Let's tell you the stories of two different people. We'll call them Amit and Arjun. They are both in their 60s now, and they appear to be quite healthy. But unexpectedly, one evening, Amit falls ill and is diagnosed with renal failure. Upon being rushed to the hospital, his family finds that Amit needs to undergo dialysis and requires a kidney transplant. They have not planned for this kind of an emergency, and they have no insurance in place. So, they are forced to pay for these costs from Amit's retirement fund.
Hearing the news of his friend's sudden illness, Arjun is deeply stressed out. The following day, he suffers from a heart attack. His doctor informs him that he needs to be admitted for an emergency surgery. Arjun isn't very worried about the financial consequences of the same, because he has a health insurance plan in place. But he later finds out that his insurance plan does not cover critical illnesses like heart disease.
Amit and Arjun's stories are not new or unique. They are the stories of many Indians, who are either uninsured, or not adequately insured in case of a critical illness diagnosis.

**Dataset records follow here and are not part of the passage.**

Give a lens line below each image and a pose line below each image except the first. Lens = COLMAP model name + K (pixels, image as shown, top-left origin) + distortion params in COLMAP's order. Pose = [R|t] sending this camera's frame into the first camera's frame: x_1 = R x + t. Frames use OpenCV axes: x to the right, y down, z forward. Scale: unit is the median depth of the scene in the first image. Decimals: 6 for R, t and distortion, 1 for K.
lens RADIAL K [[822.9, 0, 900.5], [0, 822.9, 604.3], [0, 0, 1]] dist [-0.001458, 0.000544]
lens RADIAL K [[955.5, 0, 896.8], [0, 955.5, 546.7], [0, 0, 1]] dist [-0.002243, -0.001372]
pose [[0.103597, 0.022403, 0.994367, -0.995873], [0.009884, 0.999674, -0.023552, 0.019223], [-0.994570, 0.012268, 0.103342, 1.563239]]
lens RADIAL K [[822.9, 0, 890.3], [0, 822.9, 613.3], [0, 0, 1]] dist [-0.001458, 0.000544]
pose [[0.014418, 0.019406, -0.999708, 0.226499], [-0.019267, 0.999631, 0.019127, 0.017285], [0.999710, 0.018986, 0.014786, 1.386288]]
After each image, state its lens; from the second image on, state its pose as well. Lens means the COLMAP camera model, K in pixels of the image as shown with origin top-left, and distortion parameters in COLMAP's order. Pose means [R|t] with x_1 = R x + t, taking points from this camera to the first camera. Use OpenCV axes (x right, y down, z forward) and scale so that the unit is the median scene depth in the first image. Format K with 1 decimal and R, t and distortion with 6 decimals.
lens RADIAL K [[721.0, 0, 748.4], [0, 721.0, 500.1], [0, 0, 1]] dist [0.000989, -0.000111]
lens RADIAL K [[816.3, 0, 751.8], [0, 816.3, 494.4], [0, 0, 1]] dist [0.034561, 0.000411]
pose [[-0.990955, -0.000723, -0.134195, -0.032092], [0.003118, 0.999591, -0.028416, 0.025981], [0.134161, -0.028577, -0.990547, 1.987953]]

What is a critical illness?
A critical illness is any life-threatening condition that requires medical and/or mechanical support to keep the body's vital organs functioning. Without these forms of support, the critical illness could lead to the patient's death. Some common kinds of critical illness include:
- Cancer
- Kidney failure
- Heart attack
- Heart valve surgery
- Major organ transplants
- Multiple Sclerosis
- Aorta graft surgery
- Paralysis
- Coma
- Total blindness
- Stroke
These illnesses can be managed or treated by modern medicine. However, the costs of the treatments can be quite high. So, unless you are prepared for these expenses financially, they may drain your savings or investments when you least expect them to.